Quoi ?
Vu que lorsque je pense je reste moi-même, comment serait donc possible que je devienne ce que pense ? En quoi ressemblerais-je aux choses que “je” pense ?
Car penser, nous dit Serres, s’apparente à une invention, à savoir à insérer dans le monde quelque chose de nouveau. Entre la pensée et le monde, il y a une relation de réciprocité, car les deux partagent le rare, l’improbable, le hasard.
La pensée, comme le monde, est l’effet et la manifestation de mouvements, bifurcations, puissances non-préétablis à l’avance.
Sur la base de la thèse que tout vivant émet des informations, Serres associe à la pensée le monde dans son universalité. L’information se définissant d’abord comme la rareté (en opposition à la notion courante d’ “infos” diffusées par les médias), elle circule dans et entre la totalité du vivant.
Il ne s’agit ni d’une polémique ni d’une métaphore littéraire : la phrase invite à pénétrer dans une philosophie relationnelle, qui pense les correspondances intimes qui lient les existants et qui veut transmettre une conception forte de la Raison en tant que force génératrice. Les hommes, à l’instar de tout ce qui existe, émettent des informations et co-inventent ainsi le réel, en participant à l’évolution du monde.
Pourquoi ?
Ce qu’on appelle “nature” est un ensemble de relations sujets-objets insérées dans un changement perpétuel, dynamique. Lorsque l’on pense, nous ne restons pas en dehors des choses, mais nous en faisons une expérience immersive, qui nous change forcément même si chaque fois de manière difficilement perceptible, et dans laquelle nous tenons la position d’inventeurs.
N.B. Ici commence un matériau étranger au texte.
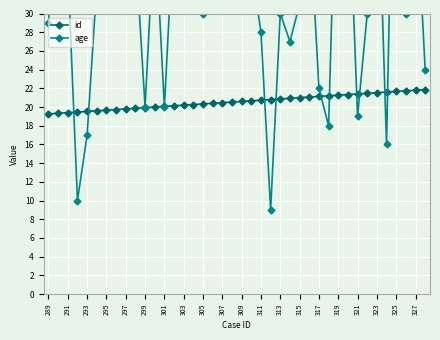

What is the lowest value of the id series?

19.3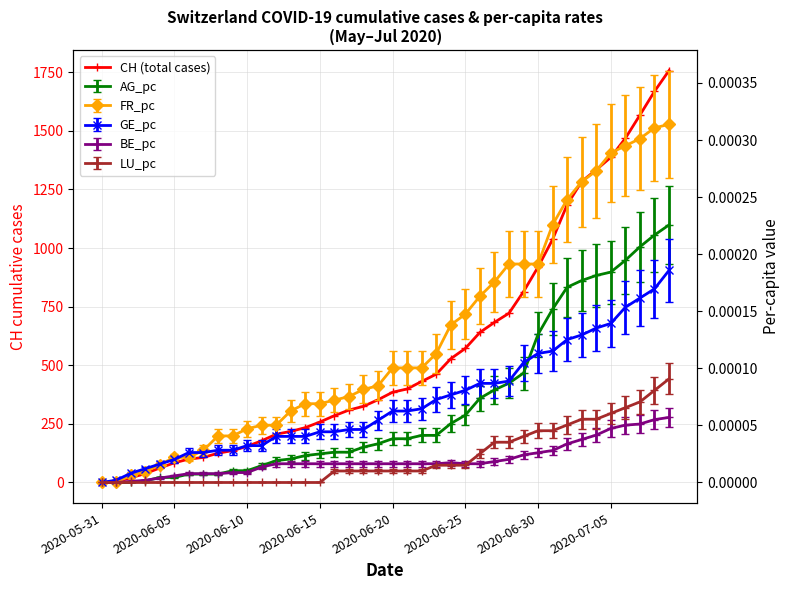

Where does the data first go above 385?

21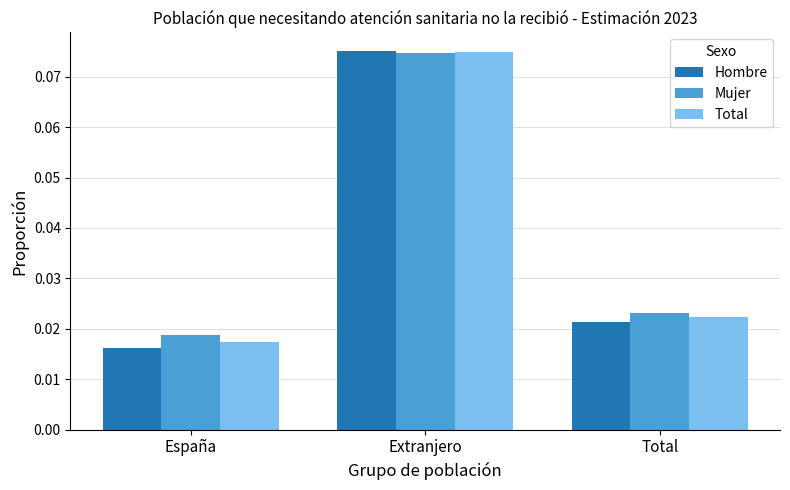

Where is Mujer nearest to the value 0?

España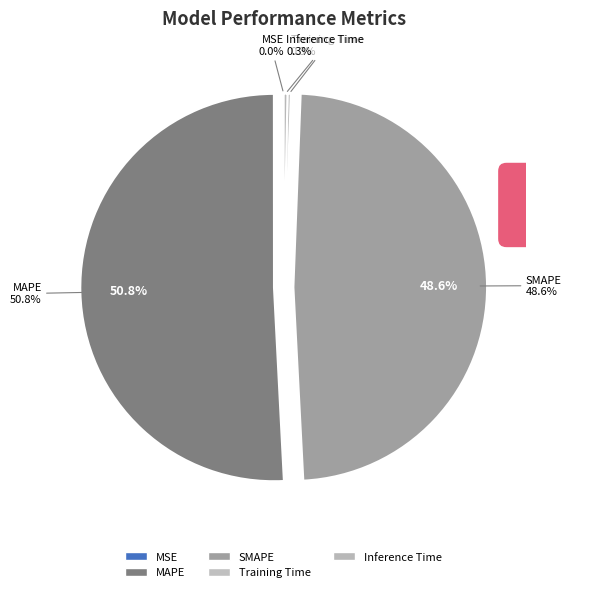

Rank the categories by value from highest to lowest.

MAPE, SMAPE, Inference Time, Training Time, MSE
Cette interaction, qui structure notre être-au-monde, est ce qui permet à Serres de penser le réel d’une manière véritablement globale et d’affranchir la pensée de l’anthropocentrisme, sans pour autant renoncer à la notion de “dignité humaine”.
Qui ?
– Pour les scientifiques qui veulent concilier leur soif de sens avec la rigueur de la vérité. La convergence des savoirs n’est pas nocive, bien au contraire !
– Pour les penseurs issus des sciences humaines ayant hâte de remettre la “philosophie naturelle” au goût du jour : la pensée de Serres ouvre à une réflexion écologique qui ne craint pas les développements futurs de l’imbrication homme-nature-technique…
– Pour les citoyens que nous sommes, tantôt rassurés tantôt effrayés par les accélérations de la révolution numérique et des transformations de la vie humaine sur Terre. La pensée reste l’outil primordial pour inventer “demain” autrement…
Comment ?
En pensant ce qui nous arrive !
Philosopher consiste à plonger les concepts dans des expériences concrètes, en alternative à l’intemporalité de la philosophie classique. Dans ce sens, penser est un peu comme partir en randonné, lorsqu’on se retrouve… là où on n’aurait pas pensé !
Penser, comme marcher, commence par le corps, nous dit Serres, et non pas par un bagage culturel donné. Il faut, au contraire, partir légers pour être le plus réceptif possible !
Ce qui donne…
Penser est une expérience qui me mène ailleurs, me mettant en communication avec le réel en dehors de moi, et qui me ressemble.
Pour aller plus loin :
L’essai Le Gaucher boiteux : Figures de la pensée publié en 2015 aux éditions Le Pommier (réédité en 2017 sous le titre Le Gaucher boiteux : Puissance de la pensée).
L’ouvrage reflète l’approche singulière de Michel Serres qui fut maître dans l’art de s’appuyer sur tous les savoirs pour penser le réel, qui échappe à toute notion prête-à-l’usage. En compagnie du personnage du gaucher boiteux, qui n’est que l’autoportrait de Serres lui-même, on plonge dans une narration où langage métaphysique, faits scientifiques et écriture autobiographique coexistent. Après Hermès et Petite Poucette, le personnage du Gaucher Boiteux incarne une nouvelle communication envoyée par Serres aux jeunes générations pour l’invention du monde de demain.